News of strong demand supported corn futures Monday. Slow trading and limited price action may prevail during the next two weeks as many in the financial industry celebrate the holidays. Conversely, news events might spur choppy action if/when large orders swamp low volume trading. Early news of a sizeable corn sale and the strong Export Inspections result rather clearly boosted the corn market today. March corn futures settled up 1.25 cents at $4.1175/bushel Monday, while July added 0.75 to $4.2675.
The soy complex turned generally higher. Strong Brazilian production prospects and a private forecast for increased U.S. soy acreage next year seemingly depressed the soy complex Sunday night. However, the Export Inspections report, which stated bean sales well above expectations, appeared to spur renewed bean and meal buying interest. The soyoil market later shrugged off weakness spilling over from the energy sector. January soybean futures advanced 7.75 cents to $10.3825/bushel in late Monday trading, while January soyoil rose 0.07 to 32.04 cents/pound, and January meal ran up $4.9 to $368.4/ton.

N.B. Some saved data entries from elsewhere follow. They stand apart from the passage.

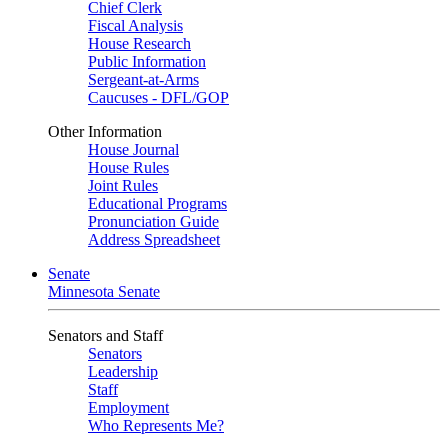
Chief Clerk
Fiscal Analysis
House Research
Public Information
Sergeant-at-Arms
Caucuses - DFL/GOP
Other Information
House Journal
House Rules
Joint Rules
Educational Programs
Pronunciation Guide
Address Spreadsheet
Senate
Minnesota Senate
Senators and Staff
Senators
Leadership
Staff
Employment
Who Represents Me?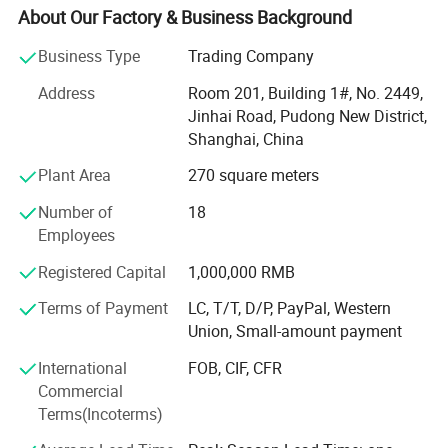
With own QC center and gel packs factory, 1 hour drive
About Our Factory & Business Background
from Shanghai office, we can help clients to control
quality before shipping.
Business Type
Trading Company
David group can supply not only promotional gifts, but
Address
Room 201, Building 1#, No. 2449,
also promotion solutions.
Jinhai Road, Pudong New District,
Shanghai, China
We can help you on the following services:
Plant Area
270 square meters
1) Agent services:
Number of
18
With more than 20 years experience in promotional gifts,
Employees
we can be your buying agent in China. Just let us know
Registered Capital
1,000,000 RMB
what you want, we will search for you and give you a fast
quotation with all details.
Terms of Payment
LC, T/T, D/P, PayPal, Western
Union, Small-amount payment
2) QC services:
International
FOB, CIF, CFR
For all the goods you order in David, you can worry free for
Commercial
the quality. We have special QC staff to control the quality
Terms(Incoterms)
for you and report to you on time.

Wheat bulls couldn’t sustain another Russia-driven surge. Last Friday’s big futures breakdown in response to news that Russian government action was limiting wheat exports seemingly marked an end to the recent rally. Bulls bought aggressively to start the week in reaction to talk that the Putin regime is considering export tariffs on wheat shipments. Ultimately, futures again failed in the face of supportive news, which might be the death knell for the bullish move. March CBOT wheat fell 6.5 cents to $6.2575/bushel at Monday’s close, while March KC wheat dove 8.25 cents to $6.5775/bushel and March MWE wheat lost 3.25 to $6.45.
Cattle futures set back from Monday’s early highs. Technical and pragmatic factors seemed to power big early gains in cattle futures, since the latest news, particularly last Friday’s Cattle on Feed report, was not very supportive. Futures set back from early highs, but bears could generate little follow-through to the downside. February live cattle ended Monday having risen 0.72 cents to 160.82 cents/pound, while April futures climbed 0.55 cents to 160.22. January feeder cattle futures improved 0.35 cents to 220.50 cents/pound and March feeders jumped 1.00 cent to 218.97.
Seasonal weakness seemed to weigh on hogs once again. Although last Friday’s late spot quotes seemed supportive of CME swine futures, the Chicago market proved surprisingly weak in early trading. That probably reflected industry talk of cash weakness and likely ham losses now that grocers have completed their holiday buying. February hog futures plunged 1.65 cents to 80.25 cents/pound at their Monday settlement, while June hogs tumbled 1.35 cents to 89.07.
Cotton futures rallied to start the week. Ongoing equity market gains suggest the global economic outlook and apparel demand look favorable, which may bode well for cotton demand. Conversely, a private forecaster predicted a sizeable cut in U.S. acreage and, by default, U.S. production next year. Bulls pushed the market above major moving average resistance in early trading, with light volume likely exaggerating the follow-through. March cotton futures surged 1.15 cents to 62.04 cents/pound at ICE trading ended Monday, while the July contract lifted 0.96 to 63.10.